After being tipped off by a neighbour, he logged in to the Manpower Ministry's (MOM) Foreign Worker Tenant Enquiry Service earlier this month and found that five strangers were registered as tenants in his apartment. He has never rented out his unit.
He then made a Facebook post warning others of what he had found.
Another resident, logistics officer Betty Koh, 45, discovered that one person had been registered under her address since March last year.
Madam Koh, who has also never rented our her home, said she knows at least 10 other affected households in The Floravale, which has about 700 units.
"How can people even use our addresses this way?" she said. "Even when you make bank transactions, you will get a message asking for confirmation."
In response to queries sent last week by The Straits Times, MOM said on Thursday (May 2) that the Foreign Worker Tenant Enquiry Service has not yet been fully rolled out.
A spokesman said it will implement SMS or e-mail alerts to notify home owners when a work pass holder has been registered as staying at their properties by the end of this year.
He added that since the system was soft-launched in December, 489 home owners have managed to check and report cases of misused addresses, compared to fewer than 30 every year as was previously the case.
In the past three years, more than 2,000 employers and 1,000 foreign workers have been taken to task for providing false addresses, or for failing to update the addresses of foreign workers in their employ.
All the employers and workers involved in the 489 cases have been, or are still being, investigated.
MOM has also contacted home owners to rectify their residential records and block addresses from further misuse.
But one affected resident from The Floravale feels that blocking addresses is of limited use for now. Mr Han Jong Kwang had found two names listed under his address.
"But that doesn't solve the problem," said Mr Han, 54, a marine consultant. "If they can't use my address, they will simply use my neighbour's address instead."
In its statement on Thursday, MOM said it conducts regular inspections to ensure that private residential addresses declared by employers are accurate.
In a minority of cases, employers made genuine administrative errors, the ministry said.
In other cases, employers deliberately entered false addresses to circumvent regulatory requirements.
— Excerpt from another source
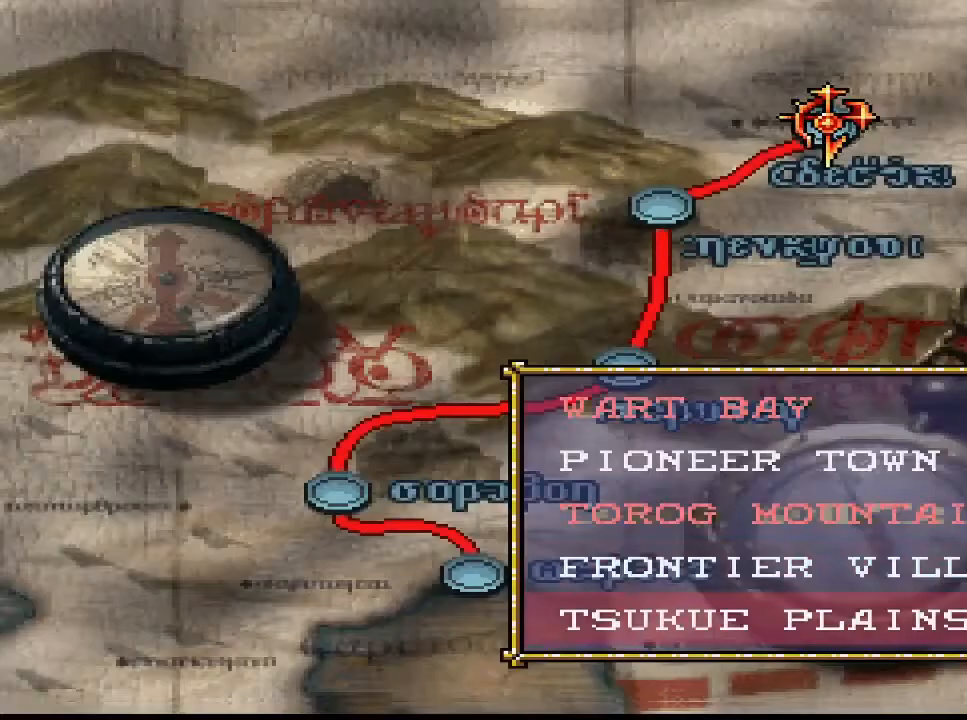
{"buttons": ["CIRCLE"], "right_stick": "center", "events": [[433, "CIRCLE", "down"]]}
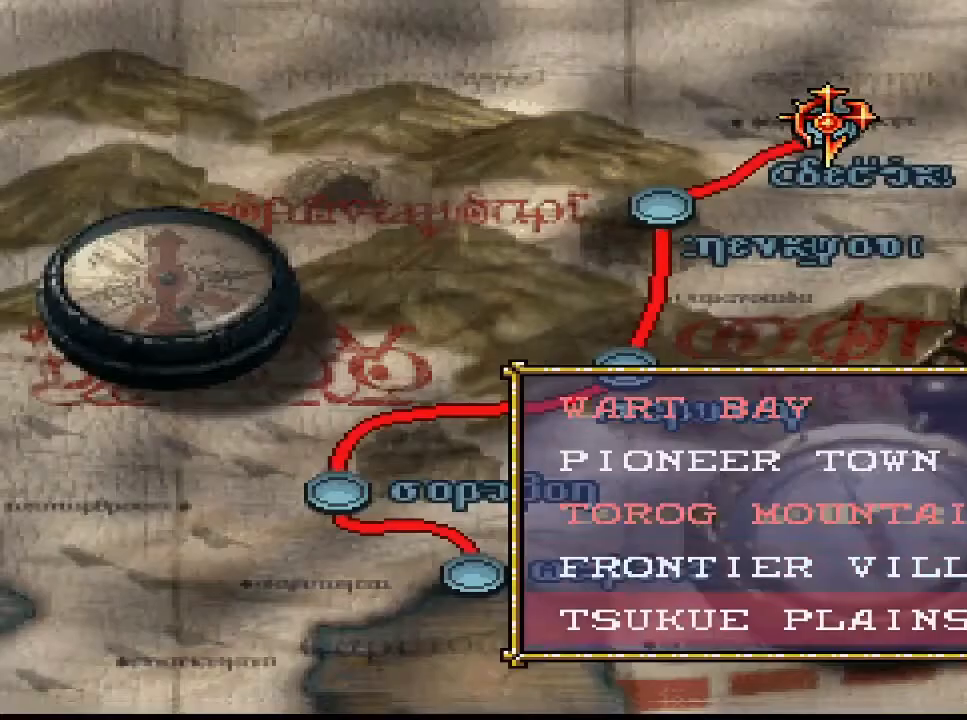
{"buttons": [], "right_stick": "center", "events": [[67, "CIRCLE", "up"]]}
"This was likely due to them housing their workers in overcrowded units or in unapproved factory premises," the spokesman said.
"There were also cases where workers who sourced for their own accommodation deliberately provided false address information to their employers, as they were residing in overcrowded units."
MOM stressed that employers have an obligation to ensure their foreign workers' accommodation meet regulatory requirements, and are accountable even when the workers source for their own accommodation.
"(They) must verify that the addresses provided by the workers are correct. Examples of verification measures include physical visits to their workers' place of residence and having sight of signed tenancy agreements," it said.
Affected employers said the usual practice is simply to give such foreign workers a housing allowance, and have them find accommodation on their own.
Once the worker secures a place to live, said Chin Wah Paints director Alvin Chan, he gives the address to his employer, who will then register it with the authorities.
"Our factory is in Jurong, and the address that our worker gave us was also in Jurong," Mr Chan said. "It didn't raise any red flags."
Tek Guthrie general manager Khang Gip Meng said: "The company has no way to check if every foreign worker is living at the address they gave us. We cannot go and knock on all their doors."
Neither firm had any idea that their workers were registered under fake addresses until they were alerted by MOM. Both reprimanded the workers involved.
In a strange twist, Mr Khang subsequently looked up his own Paya Lebar home address in the system - only to find that he was a victim himself.
According to online records, one foreign worker had been registered under his address since May last year.